Canadian film director

Thyrone Tommy is a Canadian film director and screenwriter. After writing and directing the short film Mariner (2016), Tommy received acclaim for his work on the feature film Learn to Swim (2021), both of which premiered at the Toronto International Film Festival.

In 2023, he received a Canadian Screen Award nomination for directing an episode of the web series Revenge of the Black Best Friend.

== Career ==
Tommy first attracted acclaim for his short film Mariner, which was named to the Toronto International Film Festival's annual year-end Canada's Top Ten list of the year's best Canadian short films in 2016, and was the winner of the Lindalee Tracey Award in 2017.

Tommy is an alumnus of the Canadian Film Centre's film program, graduating in 2017.

Tommy's debut feature film, Learn to Swim, premiered at the 2021 Toronto International Film Festival. The film received positive reviews from critics, was a nominee for the DGC Discovery Award at the 2021 Directors Guild of Canada awards, and was named to TIFF's annual year-end Canada's Top Ten list for 2021. In 2022, the film was acquired for release on Netflix by Ava Duvernary's distribution company ARRAY.

Tommy's short film, Draft Day, was also screened at TIFF as part of NBA Films for Fans, a special event program of five Canadian short films about basketball.

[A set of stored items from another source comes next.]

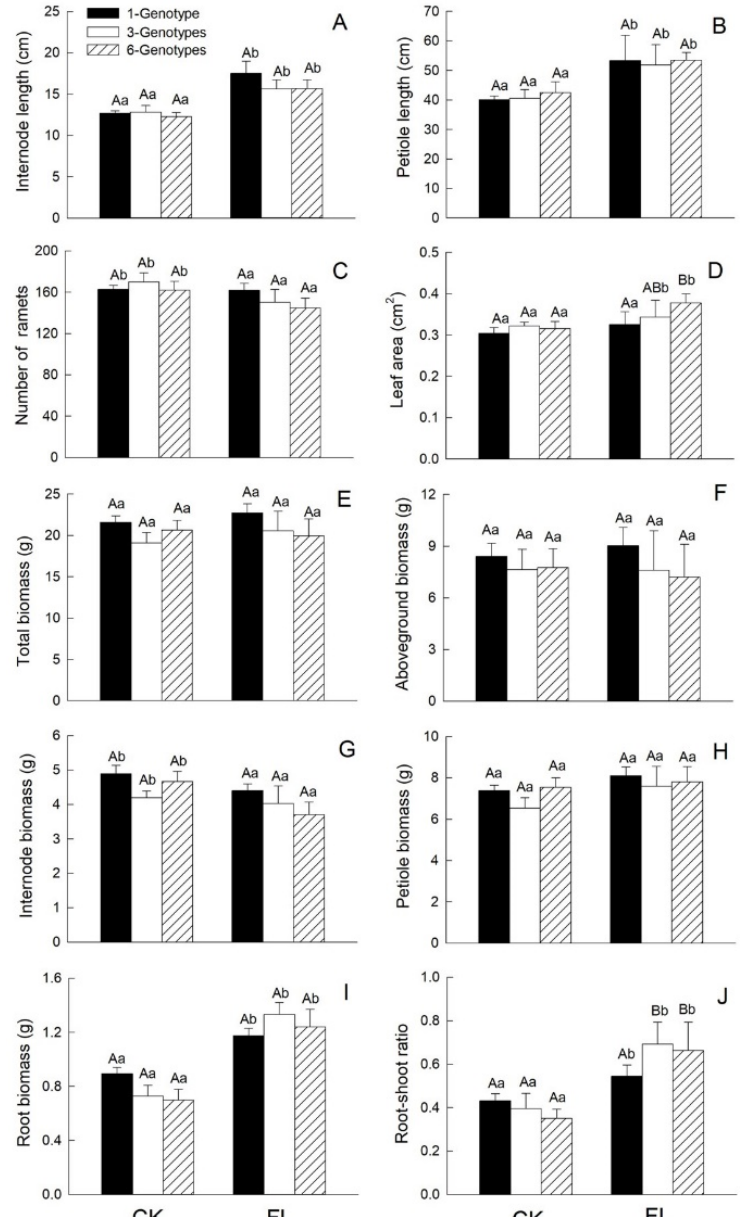
Figure 2. Effects of genotypic diversity and flooding on growth traits ( A ) Internode length, ( B ) Petiole length, ( C ) Number of ramets, ( D ) Leaf area, ( E ) Total biomass, ( F ) Leaf biomass, ( G ) Internode biomass, ( H ) Petiole biomass, ( I ) Root biomass and ( J ) Root to shoot ratio of H. vulgaris (mean ± SE). The control and flooding treatment were named as CK and FL respectively. Different capital letters indicate significant differences among genotypic diversity treatments, and lower-case letters indicate significant differences among flooding treatments ( p < 0.05).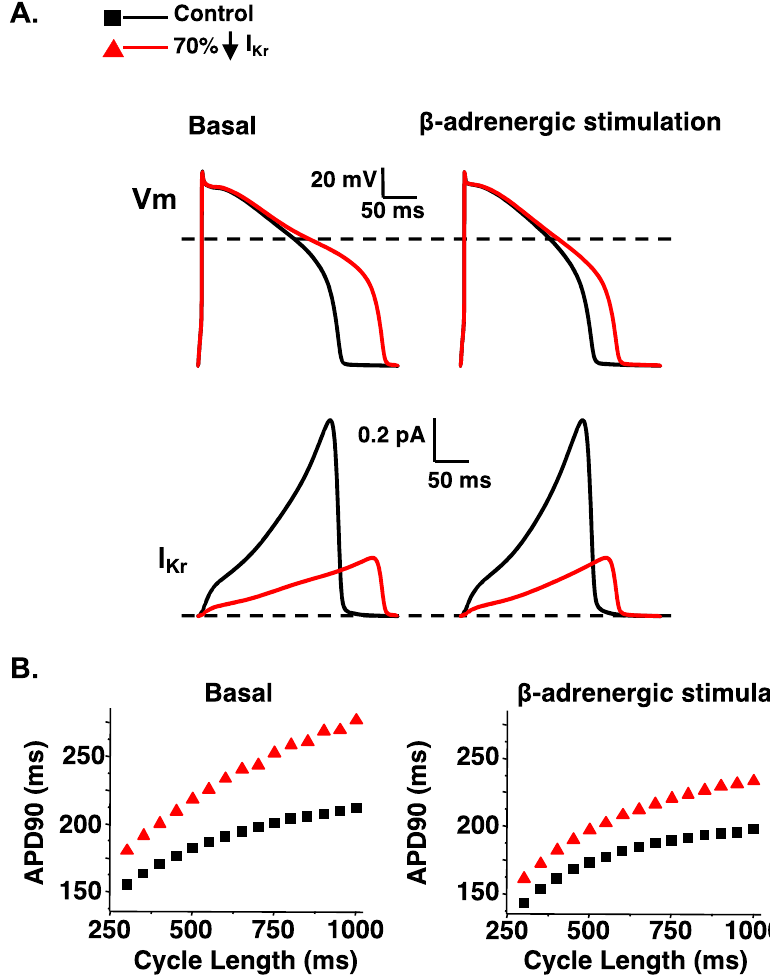
Figure 4. A reduction in I Kr predicts a disproportionate prolongation in the AP duration in the absence of β -adrenergic stimulation. ( A ). Representative AP waveforms and the corresponding I Kr for control simulations (black line); simulations in which the I Kr component was reduced by 70% (red line). On the left shows basal conditions and on the right show conditions that simulate β -adrenergic stimulation. ( B ). The duration APD 90 was plotted as a function of the cycle length for basal conditions (left) or with β -adrenergic stimulation (right). Shown are the corresponding steady-state APD 90 calculated for simulations at cycle lengths between 300 and 1000 ms for control simulations (black squares) and simulations in which the I Kr component was reduced by 70% (red triangles) in basal conditions (left) or conditions that mimic β -adrenergic stimulation (right). Some data was adapted from (SEE ORIGINAL REFERENCE 123 Smith et al. 2016) [67].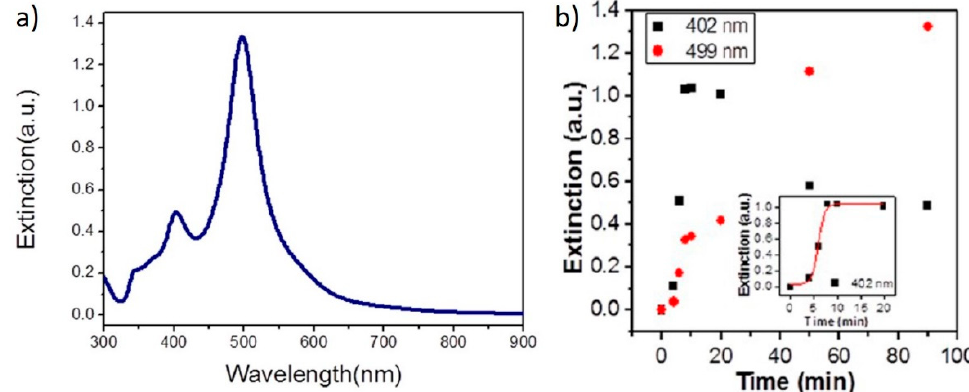
Figure 12. ( a ) optical absorption spectrum from Ag nanodecahedra produced by seedless photochemical growth; ( b ) time evolution of the SPR bands of Ag nanodecahedra during the growth reaction. Reprinted with permission from ref. [61]. Copyright 2012 American Chemical Society.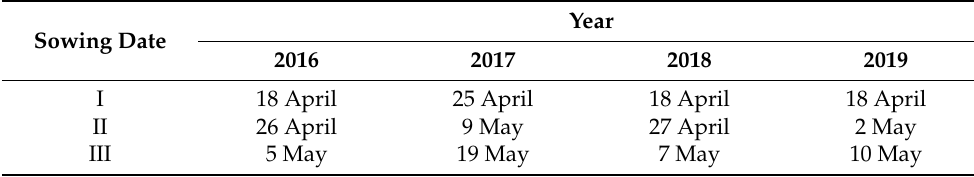
Table 1. The soybean sowing dates from 2016 to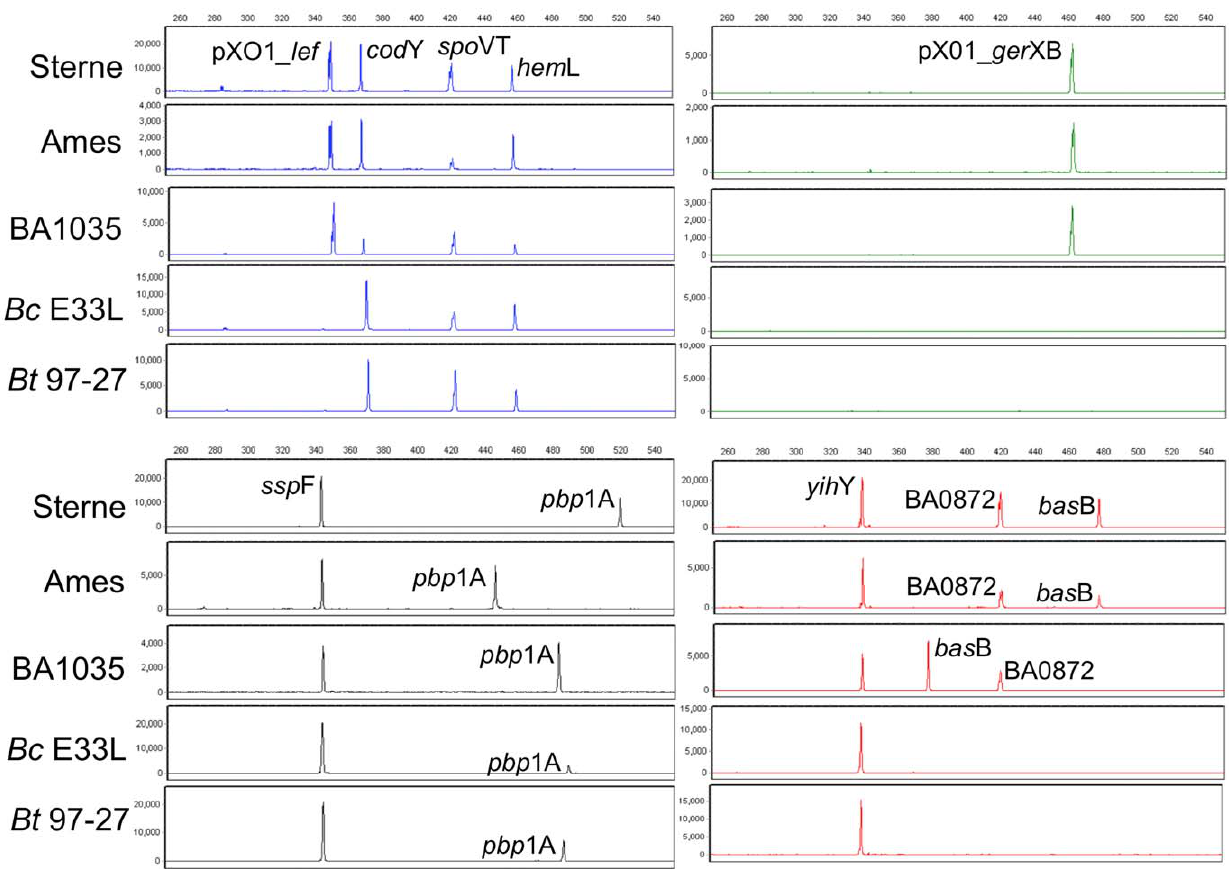
Figure 2. 10-plex PCR profiles generated from representative Ba and Ba NN strains. As input to PCR, 100 copies of template Ba strains Sterne, Ames, and BA1035; and 1000 copies of template Ba NN strains Bc E33L and Bt 97-27, were used. The FAM (blue), JOE (green), TMR (black) and ROX (red) labeled products are aligned to illustrate amplicon sizes from the set of five strains. As expected, all 10 loci were amplified in the 3 Ba strains; only 6 of 10 loci were observed in Ba NNs. The bas B and pbp 1A amplicons allow discrimination between strains Ames, Sterne, and BA1035; pbp 1A fragment length also distinguishes Bc E33L from Bt 97-27. X-axes show fragment size in base pairs and Y-axes relative fluorescence units (rfu).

Tommy received a Canadian Screen Award nomination for Best Direction in a Web Program or Series at the 11th Canadian Screen Awards in 2023 for "The One Who Dies First", an episode of the comedy web series Revenge of the Black Best Friend.

In 2024 he was named as the recipient of the Company 3 TFCA Luminary Award's "pay it forward" grant, selected by representatives of the estate of film director Charles Officer.